Quienes creen que nunca pasa nada -o que siempre pasa lo mismo- en las cumbres presidenciales deberían poner mas atención a lo que pasó en la reunión del G-20 que acaba de concluir en el balneario mexicano de Los Cabos, en Baja California.
La reunión tuvo a los jefes de estado de los países poderosos apuntando dedos acusadores unos a otros mientras los presidentes de algunos paises en desarrollo, como Brasil y México, sacaban la billetera y regalaban US$10.000 millones cada uno a un fondo para rescatar a la aristocrática Europa.
La cita puede no haber dado solución definitiva a la crisis europea ni menos dinamizar la esclerótica economía estadounidense, pero claramente ha mostrado un cambio radical en el equilibrio de poder global.
Quedó claro que Estados Unidos y Europa no están en posición de decirle al mundo lo que hay que hacer. La verdad es que es difícil imaginar lo que serían hoy Estados Unidos y Europa sin la potencia y la demanda de la economía china, que el año pasado superó a la japonesa como la segunda mayor del mundo, al tiempo que Brasil sobrepasaba al Reino Unido en el sexto lugar.
China le firmó a Europa un cheque por US$43.000 millones en Los Cabos, al tiempo que los restantes BRICs y otras naciones -India, Rusia y Sudáfrica además de Brasil y México- aportaban US$10.000 millones cada uno.
Hemos comenzado a financiar los programas de ajuste estructural de los países desarrollados, ellos ya no tienen derecho a decirnos lo que tenemos que hacer. Pero los países emergentes no hemos presentado una receta para decirles a ellos lo que tienen que hacer.
El propio anfitrión de la cita, el saliente presidente mexicano Felipe Calderón, enfatizó la realidad del nuevo orden económico internacional, al mencionar los aportes del mundo en desarrollo al fondo de US$470.000 millones aprobado en la cumbre para el FMI, destinado básicamente a la operación salvataje de Europa. No sin ironía, Calderón mencionó que el aporte de Estados Unidos a ese fondo sería de cero dólares.
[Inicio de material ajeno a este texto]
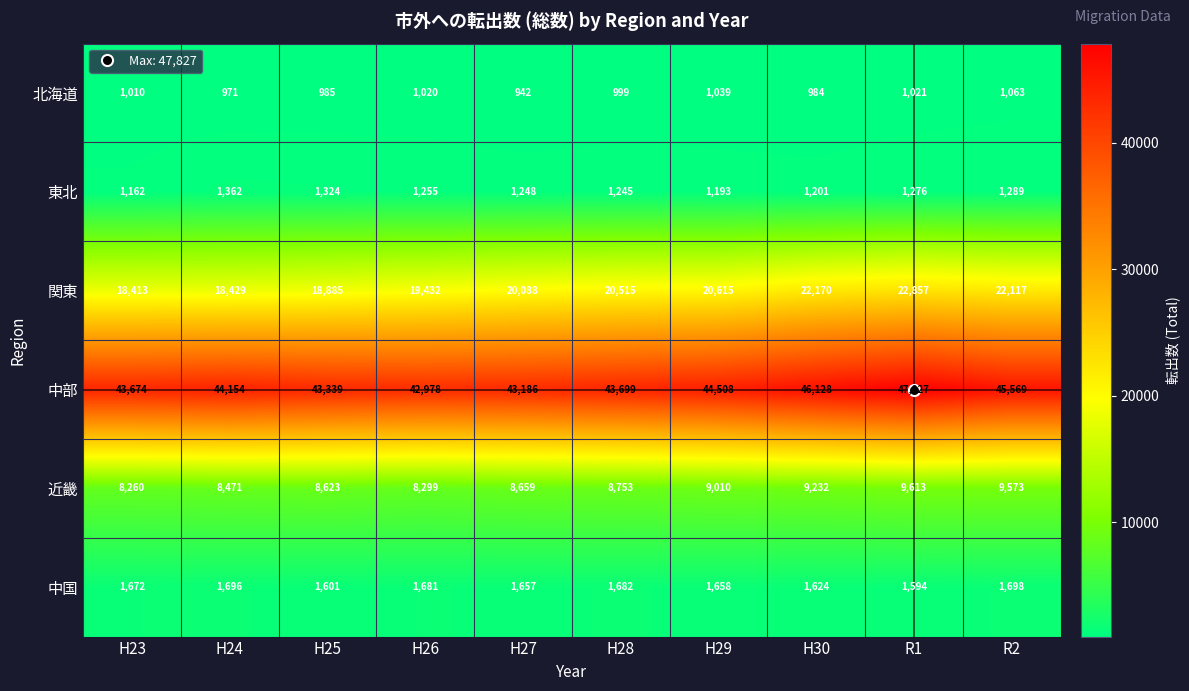

At which label is 北海道 closest to 1002?

H28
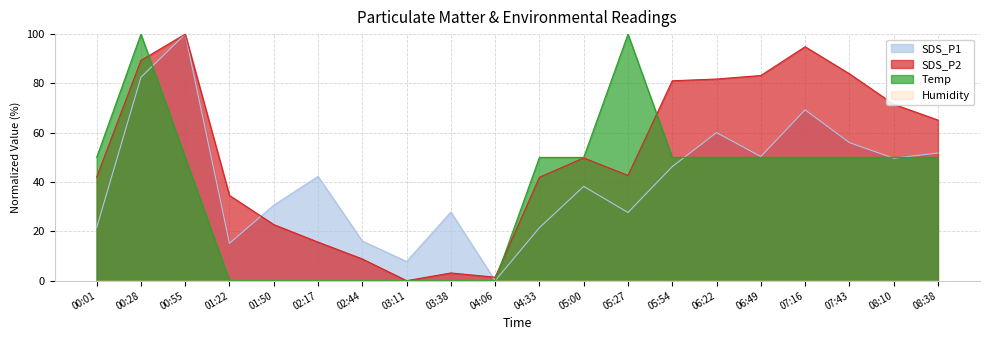

What is the sum of the SDS_P1 values at 00:01 and 00:55?

121.5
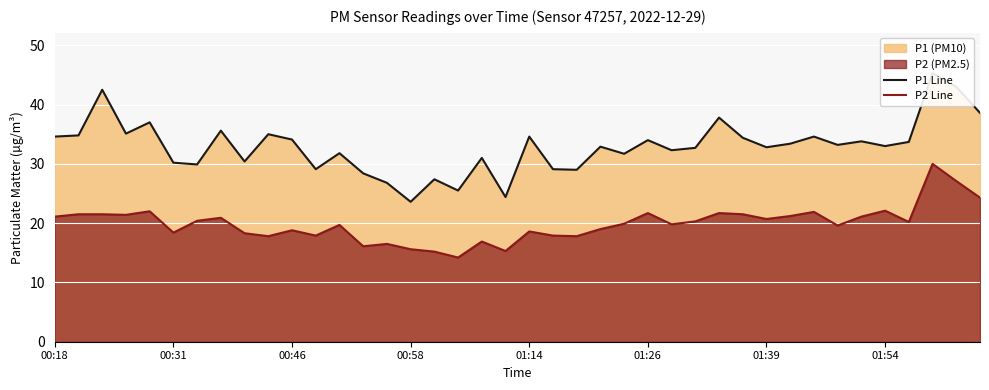

The value of P1 Line at 11 is 29.1. True or false?

True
Los billones que los países emergentes hemos dado al FMI no son gratis, ni debieran serlo: nuestros niveles de pobreza y necesidades fiscales son grandes.
Pero estamos ayudando a salvar a Europa y, al hacerlo, estamos ayudando a salvar a Estados Unidos. Y al hacerlo, nos estamos ayudando a nosotros mismos. Nuestras tasas de crecimiento han empezado a sufrir por el desastre de Europa y el estancamiento de Norteamérica y Japón.
No menos importante, estamos comprando poder político en la arena global. En la cita de Los Cabos, los BRICs comenzaron a hablar golpeado, demandando un rol más protagónico en la conducción del Fondo, que hasta ahora ha estado en manos europeas.
Hemos comenzado a financiar los programas de ajuste estructural de los países desarrollados, ellos ya no tienen derecho a decirnos lo que tenemos que hacer. Pero los países emergentes no hemos presentado una receta para decirles a ellos lo que tienen que hacer.
Esa puede ser nuestra tarea pendiente para la próxima cumbre global.